◆ **Check your understanding**
1. In the passage on stereo-camera object reconstruction, what is proposed in place of directly reconstructing an object's shape?
2. Reproduce the passage on stereo-camera object reconstruction from "As it is seen" down to "(Fig. 3 , b, c ).".
3. Write what comes next in the passage on stereo-camera object reconstruction, picking up after its last sentence.

◆ **Passage provided**
# # # #

As it is seen in fig. 3, a, c, the method of direct reconstruction does not always provide sufficient coverage of the surface of the object with three-dimensional points, which is especially noticeable when only one side of the object is visible. It can also be seen that when the spatial position of an object or a stereo camera changes, the resulting density is highly dependent on the level of perpendicularity of the object plane relative to the stereo camera. So, in fig. 3, a the information about the upper surface of the object is very noisy, however, as the camera position changes, the reconstruction becomes more and more dense (Fig. 3 , b, c ).

b
Fig. 3. An example of direct reconstruction of an object
Рис. 3. Пример прямой реконструкции объекта
To solve this problem, it is proposed, instead of trying to directly reconstruct the shape of an object, to use a replacing three-dimensional model, selected in accordance with the classified object. Such an approach will not only simplify the reconstruction of the scene and objects on it (since the system will be able to reconstruct visible objects during a single inspection), but also increase the flexibility of the object capture algorithm, which is ensured by the presence of a full three-dimensional model, on the basis of which it is better to calculate the trajectory compared to the noisy approximate voxel model. The approach under consideration involves solving three problems: determining the method of object reconstruction, correlating the position and dimensions of the replacing model and the target object.

# # # #

Stored data:
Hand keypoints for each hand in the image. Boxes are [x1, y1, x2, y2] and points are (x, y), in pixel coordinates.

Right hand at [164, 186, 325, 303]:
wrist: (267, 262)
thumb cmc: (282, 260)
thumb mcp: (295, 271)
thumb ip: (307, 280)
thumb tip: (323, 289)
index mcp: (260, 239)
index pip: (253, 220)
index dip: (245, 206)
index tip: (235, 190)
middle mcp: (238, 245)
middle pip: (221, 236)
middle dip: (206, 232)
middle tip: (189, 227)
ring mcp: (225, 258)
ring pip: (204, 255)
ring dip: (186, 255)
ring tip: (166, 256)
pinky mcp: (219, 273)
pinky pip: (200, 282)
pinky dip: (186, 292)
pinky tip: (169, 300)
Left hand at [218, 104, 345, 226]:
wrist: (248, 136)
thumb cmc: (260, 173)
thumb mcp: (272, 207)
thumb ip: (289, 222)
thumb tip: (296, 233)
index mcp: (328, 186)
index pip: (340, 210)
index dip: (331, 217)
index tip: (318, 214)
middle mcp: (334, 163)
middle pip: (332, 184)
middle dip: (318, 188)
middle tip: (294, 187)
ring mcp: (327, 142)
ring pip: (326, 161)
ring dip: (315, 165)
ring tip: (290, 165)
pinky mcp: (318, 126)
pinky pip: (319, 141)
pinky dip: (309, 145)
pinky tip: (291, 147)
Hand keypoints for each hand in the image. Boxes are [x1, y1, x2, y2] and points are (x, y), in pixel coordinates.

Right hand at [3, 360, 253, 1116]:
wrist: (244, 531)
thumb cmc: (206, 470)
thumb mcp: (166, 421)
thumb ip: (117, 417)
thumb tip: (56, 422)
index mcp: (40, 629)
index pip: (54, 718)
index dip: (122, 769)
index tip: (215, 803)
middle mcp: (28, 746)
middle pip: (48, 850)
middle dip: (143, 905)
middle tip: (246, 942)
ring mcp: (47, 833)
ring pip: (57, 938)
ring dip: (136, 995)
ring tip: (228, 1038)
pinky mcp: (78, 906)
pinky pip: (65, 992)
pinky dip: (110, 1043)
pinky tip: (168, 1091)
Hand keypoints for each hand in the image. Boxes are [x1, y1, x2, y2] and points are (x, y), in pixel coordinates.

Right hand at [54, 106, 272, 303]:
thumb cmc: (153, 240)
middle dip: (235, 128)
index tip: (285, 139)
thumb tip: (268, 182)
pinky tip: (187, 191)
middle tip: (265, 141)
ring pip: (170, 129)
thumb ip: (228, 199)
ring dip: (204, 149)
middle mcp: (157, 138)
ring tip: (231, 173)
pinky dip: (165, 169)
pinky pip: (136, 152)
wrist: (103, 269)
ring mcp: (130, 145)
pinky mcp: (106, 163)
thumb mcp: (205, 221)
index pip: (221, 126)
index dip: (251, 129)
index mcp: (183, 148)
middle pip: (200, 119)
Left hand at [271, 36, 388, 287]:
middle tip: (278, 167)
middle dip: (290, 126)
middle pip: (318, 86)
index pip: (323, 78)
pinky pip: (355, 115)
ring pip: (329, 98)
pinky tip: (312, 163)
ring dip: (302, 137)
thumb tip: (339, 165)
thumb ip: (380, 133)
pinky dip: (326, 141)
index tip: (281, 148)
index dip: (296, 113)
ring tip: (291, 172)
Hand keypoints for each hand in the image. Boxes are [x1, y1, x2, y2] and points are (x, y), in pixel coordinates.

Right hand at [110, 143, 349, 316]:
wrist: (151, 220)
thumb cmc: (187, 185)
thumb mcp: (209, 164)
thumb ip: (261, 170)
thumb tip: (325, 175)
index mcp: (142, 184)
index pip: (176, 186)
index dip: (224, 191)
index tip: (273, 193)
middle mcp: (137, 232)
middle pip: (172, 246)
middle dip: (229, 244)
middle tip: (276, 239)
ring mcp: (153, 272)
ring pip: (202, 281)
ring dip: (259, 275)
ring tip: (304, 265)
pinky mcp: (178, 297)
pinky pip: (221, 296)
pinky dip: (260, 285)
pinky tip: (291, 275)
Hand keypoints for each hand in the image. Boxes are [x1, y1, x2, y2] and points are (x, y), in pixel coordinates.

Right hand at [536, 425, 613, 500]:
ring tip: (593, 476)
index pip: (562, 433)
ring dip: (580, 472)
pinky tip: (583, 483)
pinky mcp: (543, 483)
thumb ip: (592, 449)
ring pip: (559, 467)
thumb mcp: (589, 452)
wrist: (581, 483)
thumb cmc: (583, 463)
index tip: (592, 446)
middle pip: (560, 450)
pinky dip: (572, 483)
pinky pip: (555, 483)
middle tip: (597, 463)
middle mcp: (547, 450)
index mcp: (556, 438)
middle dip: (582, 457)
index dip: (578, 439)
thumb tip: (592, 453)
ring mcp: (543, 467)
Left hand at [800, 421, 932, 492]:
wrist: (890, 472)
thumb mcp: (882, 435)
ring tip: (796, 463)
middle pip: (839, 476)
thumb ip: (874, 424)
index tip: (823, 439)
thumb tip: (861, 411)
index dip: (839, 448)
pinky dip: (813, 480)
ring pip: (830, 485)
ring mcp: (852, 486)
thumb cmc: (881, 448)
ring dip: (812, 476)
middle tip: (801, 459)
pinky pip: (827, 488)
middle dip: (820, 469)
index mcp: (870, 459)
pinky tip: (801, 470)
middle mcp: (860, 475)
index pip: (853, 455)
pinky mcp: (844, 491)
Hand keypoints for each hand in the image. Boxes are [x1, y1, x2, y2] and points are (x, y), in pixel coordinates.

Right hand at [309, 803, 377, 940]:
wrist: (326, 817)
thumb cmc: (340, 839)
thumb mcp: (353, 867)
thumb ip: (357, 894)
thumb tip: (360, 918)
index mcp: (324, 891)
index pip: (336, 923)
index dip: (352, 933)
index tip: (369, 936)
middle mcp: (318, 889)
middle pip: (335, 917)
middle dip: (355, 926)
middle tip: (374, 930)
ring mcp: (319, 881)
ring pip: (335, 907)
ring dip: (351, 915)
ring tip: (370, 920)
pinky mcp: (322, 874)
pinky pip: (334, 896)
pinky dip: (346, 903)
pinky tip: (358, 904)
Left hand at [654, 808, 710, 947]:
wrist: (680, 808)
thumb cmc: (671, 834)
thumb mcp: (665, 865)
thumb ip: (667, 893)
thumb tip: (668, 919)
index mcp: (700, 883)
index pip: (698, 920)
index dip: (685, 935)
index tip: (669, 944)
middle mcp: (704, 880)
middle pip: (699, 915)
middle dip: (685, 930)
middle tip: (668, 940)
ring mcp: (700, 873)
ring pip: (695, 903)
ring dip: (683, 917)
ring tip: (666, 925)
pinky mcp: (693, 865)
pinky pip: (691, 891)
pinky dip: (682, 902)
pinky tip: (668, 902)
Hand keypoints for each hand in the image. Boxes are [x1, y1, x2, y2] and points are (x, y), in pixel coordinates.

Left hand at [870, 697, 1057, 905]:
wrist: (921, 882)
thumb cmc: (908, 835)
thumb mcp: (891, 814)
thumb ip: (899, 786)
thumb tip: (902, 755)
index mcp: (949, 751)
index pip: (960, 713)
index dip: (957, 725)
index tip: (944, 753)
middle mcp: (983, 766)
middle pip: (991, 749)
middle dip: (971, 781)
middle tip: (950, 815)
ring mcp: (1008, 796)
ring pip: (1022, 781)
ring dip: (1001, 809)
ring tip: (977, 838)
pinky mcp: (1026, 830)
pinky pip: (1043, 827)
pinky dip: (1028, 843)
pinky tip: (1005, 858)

# # # #

◆ **Responses to the exercise**
1. A replacing three-dimensional model, selected in accordance with the classified object.

2.
As it is seen in fig. 3, a, c, the method of direct reconstruction does not always provide sufficient coverage of the surface of the object with three-dimensional points, which is especially noticeable when only one side of the object is visible. It can also be seen that when the spatial position of an object or a stereo camera changes, the resulting density is highly dependent on the level of perpendicularity of the object plane relative to the stereo camera. So, in fig. 3, a the information about the upper surface of the object is very noisy, however, as the camera position changes, the reconstruction becomes more and more dense (Fig. 3 , b, c ).

3.
2.4. 3D shape reconstruction
Detected target objects are reconstructed on the 3D map of the robotic manipulator by replacing them with a similar 3D model. The method under consideration involves the preparation of the necessary data set to form a three-dimensional model. One of the methods of formation is the use of a completely identical three-dimensional model, which makes it possible to achieve high fidelity in the reproduction of the target object. However, this approach has a significant drawback, since the model is formed in advance and is integral. Therefore, in the case of reproducing an object of complex shape, the three-dimensional model will have many details that are necessary only for calculating the direct interaction of the manipulator with the object itself, and in the case of the presence of a large number of complex objects on the scene, resource costs will increase significantly.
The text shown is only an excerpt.